Phloroglucinol attenuates the 6-OHDA-mediated loss of antioxidant enzymes in SH-SY5Y cells and rat brains.
(A) 50 µg of protein was added to 50 mM phosphate buffer (pH 7) containing 100 mM H2O2. The reaction mixture was incubated for 2 min at 37°C and the absorbance was monitored at 240 nm for 5 min. The change in absorbance over time was proportional to the breakdown of H2O2. The catalase activity was expressed as units/mg protein and one unit of enzyme activity was defined as the amount of enzyme required to breakdown 1 µM of H2O2. (B) Protein levels of catalase were evaluated with Western blotting in SH-SY5Y cells. (C) The harvested cells were suspended in 10 mM phosphate buffer (pH 7.5). The cells were centrifuged at 12,000× g for 30 min at 4°C to remove the tissue debris. Glutathione peroxidase activity was determined using the FR 17 assay kit according to the manufacturer's protocol. The enzyme reaction was assessed by adding the substrate, tert-butyl hydroperoxide and was recorded at 340 nm. The rate at which the absorbance (340 nm) decreased is directly proportional to the activity of glutathione peroxidase (expressed in mU/ml). (D) The protein levels of glutathione peroxidase in SH-SY5Y cells were evaluated with Western blotting in SH-SY5Y cells. (E) The protein levels of catalase in the ipsilateral midbrain region were assessed with Western blotting. (F) The protein levels of glutathione peroxidase in the ipsilateral midbrain region were assessed with Western blotting. (ANOVA, post-hoc by Duncan, * p<0.05, **p<0.01).
Figure 7.
Phloroglucinol attenuates the 6-OHDA-mediated loss of Nrf2 and p-Nrf2 in the nuclear fraction and p-Akt in SH-SY5Y cells and rat brains.

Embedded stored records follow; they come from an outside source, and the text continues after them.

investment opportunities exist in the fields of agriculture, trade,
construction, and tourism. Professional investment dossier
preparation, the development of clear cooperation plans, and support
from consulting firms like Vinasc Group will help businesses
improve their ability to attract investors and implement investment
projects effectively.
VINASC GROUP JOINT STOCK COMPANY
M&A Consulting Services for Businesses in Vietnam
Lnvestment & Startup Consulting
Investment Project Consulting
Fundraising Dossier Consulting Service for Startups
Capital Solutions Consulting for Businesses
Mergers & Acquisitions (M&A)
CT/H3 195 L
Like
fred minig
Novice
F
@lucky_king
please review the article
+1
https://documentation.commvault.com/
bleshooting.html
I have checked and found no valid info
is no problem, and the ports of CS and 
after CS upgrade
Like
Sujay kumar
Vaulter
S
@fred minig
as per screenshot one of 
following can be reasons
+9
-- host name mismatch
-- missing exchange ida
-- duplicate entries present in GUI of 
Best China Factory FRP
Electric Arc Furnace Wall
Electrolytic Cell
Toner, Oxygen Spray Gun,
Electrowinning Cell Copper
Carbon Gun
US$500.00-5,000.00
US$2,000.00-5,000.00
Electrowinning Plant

(A) The protein levels of Nrf2 and p-Nrf2 in the ipsilateral midbrain region were assessed with Western blotting. The blot is the representative of the two independent experiments. TATA box binding protein (TBP) was used as a loading control for nuclear fraction. (B) Cells were transfected with an ARE-luciferase construct (1 µg per well). After overnight, cells were treated with phloroglucinol or 6-OHDA, cell lysates were mixed with a luciferase substrate, and the luciferase activity was measured by a luminometer. (ANOVA, post-hoc by Duncan, * p<0.05, **p<0.01). (C) The protein levels of p-Akt and Akt in the ipsilateral midbrain region were assessed with Western blotting. The blot is the representative of the two independent experiments. The intensity of the bands was measured relative to the amount of Akt in each sample. The relative densitometric value of p-Akt vs. that of Akt is shown in graph.